Freedom to Connect
: I’m at the Freedom to Connect conference in Washington.
: David Isenberg, who put this all together, gave a stirring rap (and I mean rap) saying that our freedom to connect is not political enough. He said that thanks to a six programmers somewhere in Europe (read: Skype) had eliminated the need for phone companies … and paying them $1 trillion dollars. So what will we do with that trillion, we people? Feed people? Solve the energy problem? What?
Lee Rainie of the Pew Internet project gives stats just in from their latest study (which will be up on their site shortly):
: 136 million American adults use the internet — 67 percent of adults.
: 87 percent of teenagers use the internet
: 59 million Americans have high-speed at home, just over half of users.
: 40 million Americans used the internet to get news online yesterday — half the number who got it from TV, two-thirds of the number of who got it from newspapers.
: 4 million Googled someone they were about to meet.
: 1 million googled themselves.
: Lee also told me that they asked about use of Craigs List and online classifieds and found very high usage.

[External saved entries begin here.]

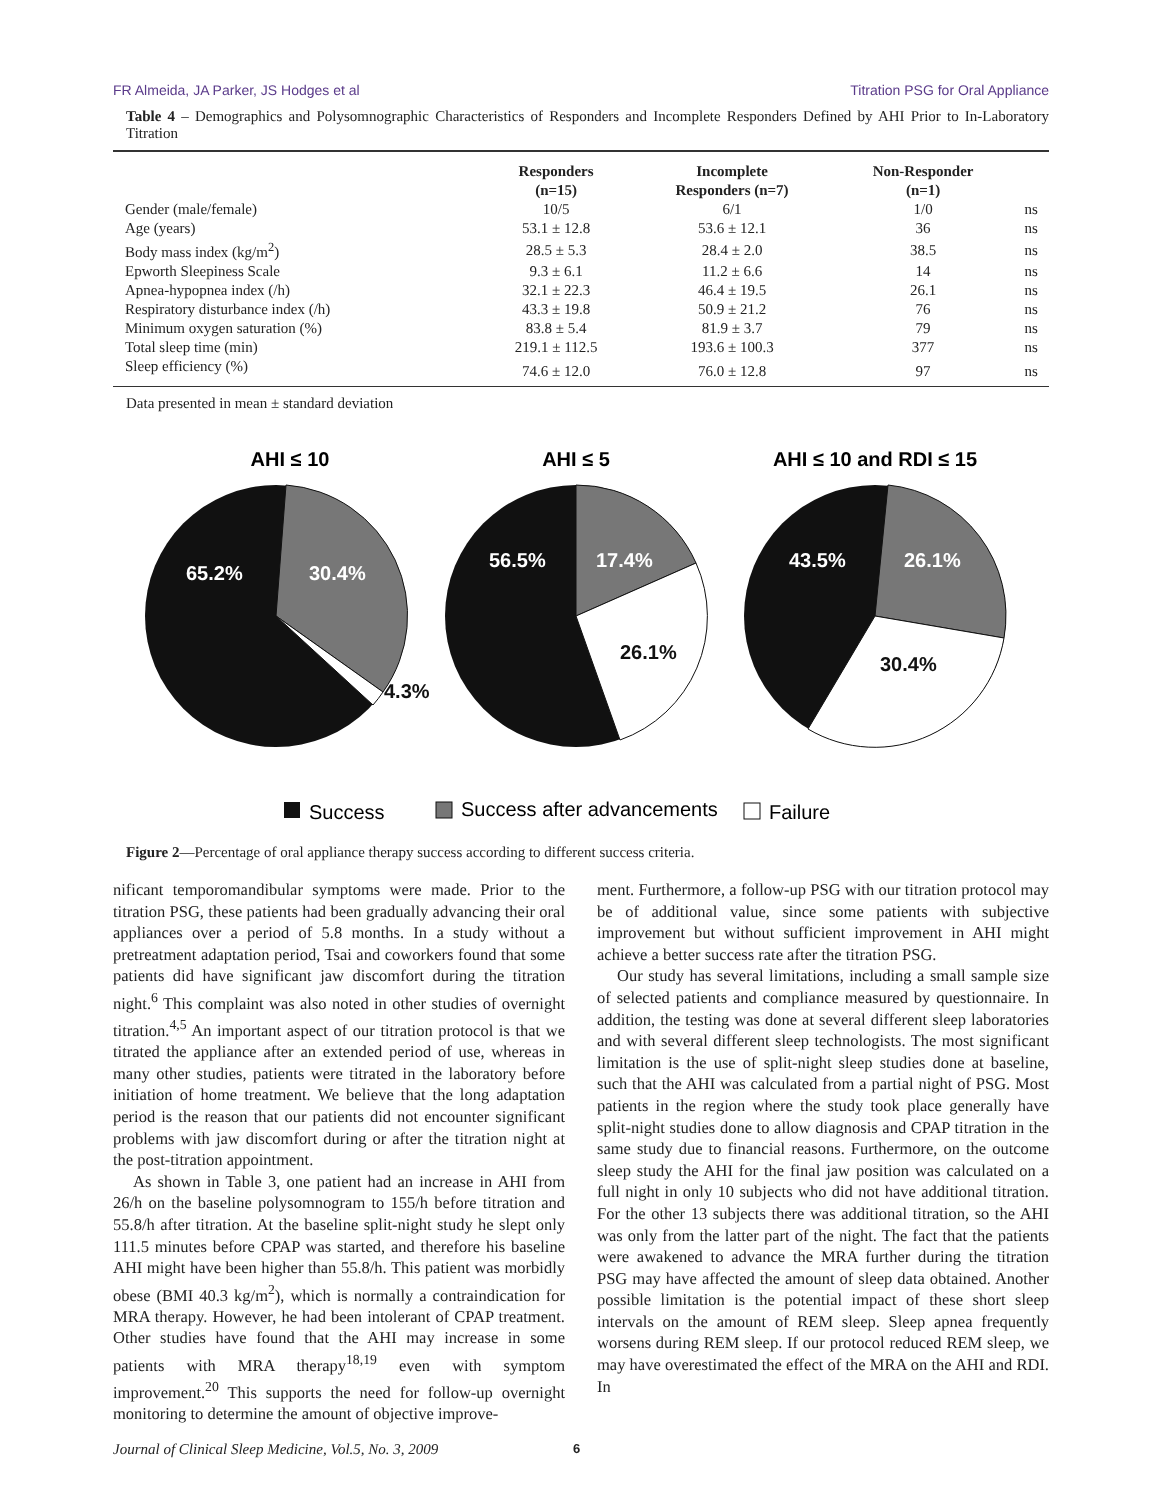FR Almeida, JA Parker, JS Hodges et al Titration PSG for Oral Appliance
Table 4 – Demographics and Polysomnographic Characteristics of Responders and Incomplete Responders Defined by AHI Prior to In-Laboratory Titration
| | Responders (n=15) | Incomplete Responders (n=7) | Non-Responder (n=1) | |
| --- | --- | --- | --- | --- |
| Gender (male/female) | 10/5 | 6/1 | 1/0 | ns |
| Age (years) | 53.1 ± 12.8 | 53.6 ± 12.1 | 36 | ns |
| Body mass index (kg/m<sup>2</sup>) | 28.5 ± 5.3 | 28.4 ± 2.0 | 38.5 | ns |
| Epworth Sleepiness Scale | 9.3 ± 6.1 | 11.2 ± 6.6 | 14 | ns |
| Apnea-hypopnea index (/h) | 32.1 ± 22.3 | 46.4 ± 19.5 | 26.1 | ns |
| Respiratory disturbance index (/h) | 43.3 ± 19.8 | 50.9 ± 21.2 | 76 | ns |
| Minimum oxygen saturation (%) | 83.8 ± 5.4 | 81.9 ± 3.7 | 79 | ns |
| Total sleep time (min) | 219.1 ± 112.5 | 193.6 ± 100.3 | 377 | ns |
| Sleep efficiency (%) | 74.6 ± 12.0 | 76.0 ± 12.8 | 97 | ns |
Data presented in mean ± standard deviation
AHI ≤ 10
AHI ≤ 5
AHI ≤ 10 and RDI ≤ 15
65.2%
30.4%
56.5%
17.4%
43.5%
26.1%
4.3%
26.1%
30.4%
Success
Success after advancements
Failure
Figure 2—Percentage of oral appliance therapy success according to different success criteria.
nificant temporomandibular symptoms were made. Prior to the titration PSG, these patients had been gradually advancing their oral appliances over a period of 5.8 months. In a study without a pretreatment adaptation period, Tsai and coworkers found that some patients did have significant jaw discomfort during the titration night.<sup>6</sup> This complaint was also noted in other studies of overnight titration.<sup>4,5</sup> An important aspect of our titration protocol is that we titrated the appliance after an extended period of use, whereas in many other studies, patients were titrated in the laboratory before initiation of home treatment. We believe that the long adaptation period is the reason that our patients did not encounter significant problems with jaw discomfort during or after the titration night at the post-titration appointment.
As shown in Table 3, one patient had an increase in AHI from 26/h on the baseline polysomnogram to 155/h before titration and 55.8/h after titration. At the baseline split-night study he slept only 111.5 minutes before CPAP was started, and therefore his baseline AHI might have been higher than 55.8/h. This patient was morbidly obese (BMI 40.3 kg/m<sup>2</sup>), which is normally a contraindication for MRA therapy. However, he had been intolerant of CPAP treatment. Other studies have found that the AHI may increase in some patients with MRA therapy<sup>18,19</sup> even with symptom improvement.<sup>20</sup> This supports the need for follow-up overnight monitoring to determine the amount of objective improve-
ment. Furthermore, a follow-up PSG with our titration protocol may be of additional value, since some patients with subjective improvement but without sufficient improvement in AHI might achieve a better success rate after the titration PSG.
Our study has several limitations, including a small sample size of selected patients and compliance measured by questionnaire. In addition, the testing was done at several different sleep laboratories and with several different sleep technologists. The most significant limitation is the use of split-night sleep studies done at baseline, such that the AHI was calculated from a partial night of PSG. Most patients in the region where the study took place generally have split-night studies done to allow diagnosis and CPAP titration in the same study due to financial reasons. Furthermore, on the outcome sleep study the AHI for the final jaw position was calculated on a full night in only 10 subjects who did not have additional titration. For the other 13 subjects there was additional titration, so the AHI was only from the latter part of the night. The fact that the patients were awakened to advance the MRA further during the titration PSG may have affected the amount of sleep data obtained. Another possible limitation is the potential impact of these short sleep intervals on the amount of REM sleep. Sleep apnea frequently worsens during REM sleep. If our protocol reduced REM sleep, we may have overestimated the effect of the MRA on the AHI and RDI. In
Journal of Clinical Sleep Medicine, Vol.5, No. 3, 2009 6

He says “the internet has become the norm in America.” They’re having trouble asking people when they use the internet because it’s so much a part of their lives in so many ways now.
: Susan Crawford is unbloggable. She comes out with ideas that require digestion and by the time you’ve digested it to blog it she is on to the next idea. So I don’t try. One questioner got up and said, “You’re even better than your blog.” You get the idea.
I finally figured out one of her points: If you want government to help you fix something (e.g., kill spam) you also open the door to government regulation of other things you don’t want (e.g., email). So beware governmetn involvement.